June 18, 2018
After four days of driving our motor home due west on I40, we arrived at Santa Fe Skies RV Park. This is a return visit to this area and our goal was to cover some of the landmarks and interesting hikes we didn’t have time for last year.
I’ll just start by saying that we love Santa Fe, the culture, architecture and the topography. The land, sky and mountains come together here so beautifully. The high altitude plateaus is our cup of tea, it could be 100 degrees during the day (which thankfully so far it hasn’t been) but is cools down to a comfortable 60s in the evening making it very pleasant to sit in our patio area. Last year we stayed in this beautiful campground but didn’t land the “ perfect” campsite. This year we planned ahead and voila! heaven.
Bandelier National Monument is an easy hour drive from Santa Fe and we decided to stop at Los Alamos as a side attraction. This is a place that Leo, an engineer by education has always been curious to see, as it was the US government’s super secret location during World War II where the atom bomb was developed. We were somewhat disappointed as not much history is really preserved and too many pay to enter “museums” seem to pop up everywhere, so after about an hour wondering around, we decided to leave and head for Bandelier National Monument.

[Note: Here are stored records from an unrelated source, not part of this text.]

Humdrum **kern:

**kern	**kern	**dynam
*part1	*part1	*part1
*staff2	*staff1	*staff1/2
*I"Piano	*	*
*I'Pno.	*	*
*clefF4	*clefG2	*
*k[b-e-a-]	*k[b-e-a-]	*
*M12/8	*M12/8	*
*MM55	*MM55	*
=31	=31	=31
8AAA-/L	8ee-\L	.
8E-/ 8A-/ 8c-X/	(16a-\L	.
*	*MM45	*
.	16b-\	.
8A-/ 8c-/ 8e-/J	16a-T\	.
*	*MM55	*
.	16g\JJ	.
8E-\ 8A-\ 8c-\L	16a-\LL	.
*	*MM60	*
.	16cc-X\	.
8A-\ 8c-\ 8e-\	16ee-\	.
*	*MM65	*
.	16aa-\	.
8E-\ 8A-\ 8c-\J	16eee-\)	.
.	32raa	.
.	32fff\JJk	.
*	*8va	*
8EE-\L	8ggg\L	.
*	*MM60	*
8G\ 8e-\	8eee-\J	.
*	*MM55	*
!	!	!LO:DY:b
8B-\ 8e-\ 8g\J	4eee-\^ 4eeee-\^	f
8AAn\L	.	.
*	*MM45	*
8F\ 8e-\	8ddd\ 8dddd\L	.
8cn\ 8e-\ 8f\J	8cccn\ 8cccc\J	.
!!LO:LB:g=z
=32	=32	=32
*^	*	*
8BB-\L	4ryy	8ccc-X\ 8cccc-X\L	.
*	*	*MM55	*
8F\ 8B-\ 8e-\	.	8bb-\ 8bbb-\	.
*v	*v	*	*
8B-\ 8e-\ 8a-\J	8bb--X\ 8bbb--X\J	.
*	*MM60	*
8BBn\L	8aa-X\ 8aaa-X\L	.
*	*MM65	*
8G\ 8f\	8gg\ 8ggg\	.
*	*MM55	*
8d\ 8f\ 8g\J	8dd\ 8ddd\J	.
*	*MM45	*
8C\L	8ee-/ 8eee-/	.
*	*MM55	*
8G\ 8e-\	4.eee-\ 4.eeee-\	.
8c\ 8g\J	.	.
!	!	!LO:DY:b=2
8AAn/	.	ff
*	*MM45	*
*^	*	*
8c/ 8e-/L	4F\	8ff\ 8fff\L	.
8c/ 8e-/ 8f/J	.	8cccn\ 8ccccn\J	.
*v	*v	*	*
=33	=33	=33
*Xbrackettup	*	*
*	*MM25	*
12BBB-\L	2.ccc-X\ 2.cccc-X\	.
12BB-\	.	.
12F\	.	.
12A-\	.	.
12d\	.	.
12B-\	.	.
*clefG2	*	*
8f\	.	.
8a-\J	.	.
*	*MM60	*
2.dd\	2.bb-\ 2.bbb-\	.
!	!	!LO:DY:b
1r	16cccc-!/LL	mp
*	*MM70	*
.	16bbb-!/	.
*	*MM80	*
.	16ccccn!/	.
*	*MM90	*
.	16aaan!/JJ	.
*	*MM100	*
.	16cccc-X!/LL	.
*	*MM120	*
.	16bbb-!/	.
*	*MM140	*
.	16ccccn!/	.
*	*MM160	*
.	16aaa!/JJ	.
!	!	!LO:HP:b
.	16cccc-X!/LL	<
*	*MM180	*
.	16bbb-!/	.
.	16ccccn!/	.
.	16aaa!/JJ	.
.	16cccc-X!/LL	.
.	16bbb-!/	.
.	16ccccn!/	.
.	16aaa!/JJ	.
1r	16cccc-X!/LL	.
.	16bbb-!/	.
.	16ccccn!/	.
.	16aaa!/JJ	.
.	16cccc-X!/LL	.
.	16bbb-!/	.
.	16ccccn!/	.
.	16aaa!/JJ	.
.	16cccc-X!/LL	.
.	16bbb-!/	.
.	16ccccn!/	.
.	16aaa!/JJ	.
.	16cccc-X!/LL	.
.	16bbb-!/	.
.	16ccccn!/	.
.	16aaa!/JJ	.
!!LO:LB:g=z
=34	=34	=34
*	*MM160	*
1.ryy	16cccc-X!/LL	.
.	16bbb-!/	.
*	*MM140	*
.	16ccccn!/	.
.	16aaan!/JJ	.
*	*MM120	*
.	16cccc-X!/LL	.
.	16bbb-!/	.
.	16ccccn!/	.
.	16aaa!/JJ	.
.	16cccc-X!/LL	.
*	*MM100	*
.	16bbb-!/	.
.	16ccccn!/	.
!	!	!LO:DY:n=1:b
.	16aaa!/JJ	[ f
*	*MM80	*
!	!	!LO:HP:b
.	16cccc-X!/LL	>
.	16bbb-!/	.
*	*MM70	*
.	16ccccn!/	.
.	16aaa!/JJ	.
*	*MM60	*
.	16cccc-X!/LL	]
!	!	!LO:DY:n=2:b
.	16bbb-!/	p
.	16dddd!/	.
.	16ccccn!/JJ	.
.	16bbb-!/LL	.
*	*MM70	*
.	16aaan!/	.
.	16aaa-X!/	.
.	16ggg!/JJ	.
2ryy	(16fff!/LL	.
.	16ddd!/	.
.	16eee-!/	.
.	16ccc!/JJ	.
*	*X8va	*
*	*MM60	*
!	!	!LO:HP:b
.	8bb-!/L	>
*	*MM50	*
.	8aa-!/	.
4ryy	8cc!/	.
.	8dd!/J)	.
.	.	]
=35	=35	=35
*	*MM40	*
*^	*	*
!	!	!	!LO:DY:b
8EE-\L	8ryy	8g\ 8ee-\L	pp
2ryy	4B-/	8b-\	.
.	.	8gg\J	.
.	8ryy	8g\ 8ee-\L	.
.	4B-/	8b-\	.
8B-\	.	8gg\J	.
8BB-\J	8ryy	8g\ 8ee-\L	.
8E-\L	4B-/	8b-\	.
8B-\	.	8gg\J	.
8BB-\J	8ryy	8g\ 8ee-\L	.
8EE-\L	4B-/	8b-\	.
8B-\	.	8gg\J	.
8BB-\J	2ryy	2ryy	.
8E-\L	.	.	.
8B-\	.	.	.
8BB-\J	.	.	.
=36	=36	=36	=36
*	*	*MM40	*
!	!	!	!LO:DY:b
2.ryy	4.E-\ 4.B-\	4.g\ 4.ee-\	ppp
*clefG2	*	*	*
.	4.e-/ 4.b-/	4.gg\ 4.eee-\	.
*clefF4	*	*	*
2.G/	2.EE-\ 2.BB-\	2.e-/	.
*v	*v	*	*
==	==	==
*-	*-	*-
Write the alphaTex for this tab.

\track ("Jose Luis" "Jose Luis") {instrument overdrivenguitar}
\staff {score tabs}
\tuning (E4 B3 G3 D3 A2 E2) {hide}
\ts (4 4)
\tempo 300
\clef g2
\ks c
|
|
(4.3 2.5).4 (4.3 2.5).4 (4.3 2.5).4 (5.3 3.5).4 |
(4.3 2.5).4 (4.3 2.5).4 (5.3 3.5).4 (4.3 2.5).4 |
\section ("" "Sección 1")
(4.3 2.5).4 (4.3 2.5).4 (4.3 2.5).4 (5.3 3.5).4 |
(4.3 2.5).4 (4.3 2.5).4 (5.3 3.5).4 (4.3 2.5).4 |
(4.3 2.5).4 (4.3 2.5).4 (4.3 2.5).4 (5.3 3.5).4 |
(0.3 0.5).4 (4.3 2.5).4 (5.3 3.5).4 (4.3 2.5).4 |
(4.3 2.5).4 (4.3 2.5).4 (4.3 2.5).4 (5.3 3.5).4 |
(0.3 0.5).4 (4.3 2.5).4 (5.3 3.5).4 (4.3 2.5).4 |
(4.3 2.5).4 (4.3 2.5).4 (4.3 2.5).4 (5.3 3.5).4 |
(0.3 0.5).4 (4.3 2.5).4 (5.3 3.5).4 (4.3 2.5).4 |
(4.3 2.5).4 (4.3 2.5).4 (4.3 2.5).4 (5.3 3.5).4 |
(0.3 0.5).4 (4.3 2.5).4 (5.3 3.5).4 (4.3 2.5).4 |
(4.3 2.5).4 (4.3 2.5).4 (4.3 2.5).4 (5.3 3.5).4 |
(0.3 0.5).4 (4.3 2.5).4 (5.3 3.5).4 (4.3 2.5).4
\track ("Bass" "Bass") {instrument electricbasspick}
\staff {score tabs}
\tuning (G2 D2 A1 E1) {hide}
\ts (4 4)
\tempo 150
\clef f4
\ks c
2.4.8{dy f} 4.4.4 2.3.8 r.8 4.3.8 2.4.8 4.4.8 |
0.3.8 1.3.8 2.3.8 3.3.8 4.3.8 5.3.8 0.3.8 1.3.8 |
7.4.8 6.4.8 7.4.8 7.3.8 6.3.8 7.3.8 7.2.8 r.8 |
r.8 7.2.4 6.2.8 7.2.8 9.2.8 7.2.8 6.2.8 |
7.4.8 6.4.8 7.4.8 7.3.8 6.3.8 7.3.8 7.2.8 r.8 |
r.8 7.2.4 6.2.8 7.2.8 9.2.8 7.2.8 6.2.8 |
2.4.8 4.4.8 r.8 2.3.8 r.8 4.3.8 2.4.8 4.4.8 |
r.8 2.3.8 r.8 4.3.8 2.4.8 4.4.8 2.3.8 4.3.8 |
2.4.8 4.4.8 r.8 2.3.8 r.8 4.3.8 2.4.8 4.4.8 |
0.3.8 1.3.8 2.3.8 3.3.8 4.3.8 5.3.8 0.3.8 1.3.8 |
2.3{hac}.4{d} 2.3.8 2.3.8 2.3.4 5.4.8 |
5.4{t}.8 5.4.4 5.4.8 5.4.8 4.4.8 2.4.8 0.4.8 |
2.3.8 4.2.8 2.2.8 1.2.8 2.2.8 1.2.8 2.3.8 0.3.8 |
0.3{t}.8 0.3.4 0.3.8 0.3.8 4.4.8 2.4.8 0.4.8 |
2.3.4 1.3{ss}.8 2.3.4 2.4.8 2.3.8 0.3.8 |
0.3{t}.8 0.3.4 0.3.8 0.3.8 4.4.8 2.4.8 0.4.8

We drove to Bandelier from Los Alamos ( in Spanish “The Elms) sort of the back entrance to the park. Normally in order to get into the park you need to shuttle in from the White Rock town visitor center, which is about a 20 minute shuttle ride (cars are not allowed in Bandelier). Our back entrance approach, required us to go through the Los Alamos National Laboratory grounds and a “checkpoint” stop through a heavily guarded entrance where a combat ready guard quizzed us as to “why are you here”. After we proved that we had no nefarious intentions the road took us to the Frey loop parking area of Bandelier where we hopped on a shuttle for a short ride to the park visitor center. The park started this shuttle system in 2011 because they realized that there are not enough parking spaces available at the park entrance. BTW, if you are old biddys like us, you should really consider buying a life time National Parks and Federal Recreational Lands Senior Pass. It is a great investment if you plan to visit national parks and monuments. With the pass we now get in free to all of the US parks (our original investment was $10 but now is cost $80), If you don’t have a pass then this particular park will cost you $25 per car load.
From the visitor center there’s a 2 mile loop road that takes you to the ancestral Pueblo dwellings. There are broad mesas, kiva foundations and access to the dwellings via a system of ladders. Overall it’s a fun easy hike that provides some challenge if you are the adventure seeking type like Leo. There wasn’t a ladder he didn’t climb here!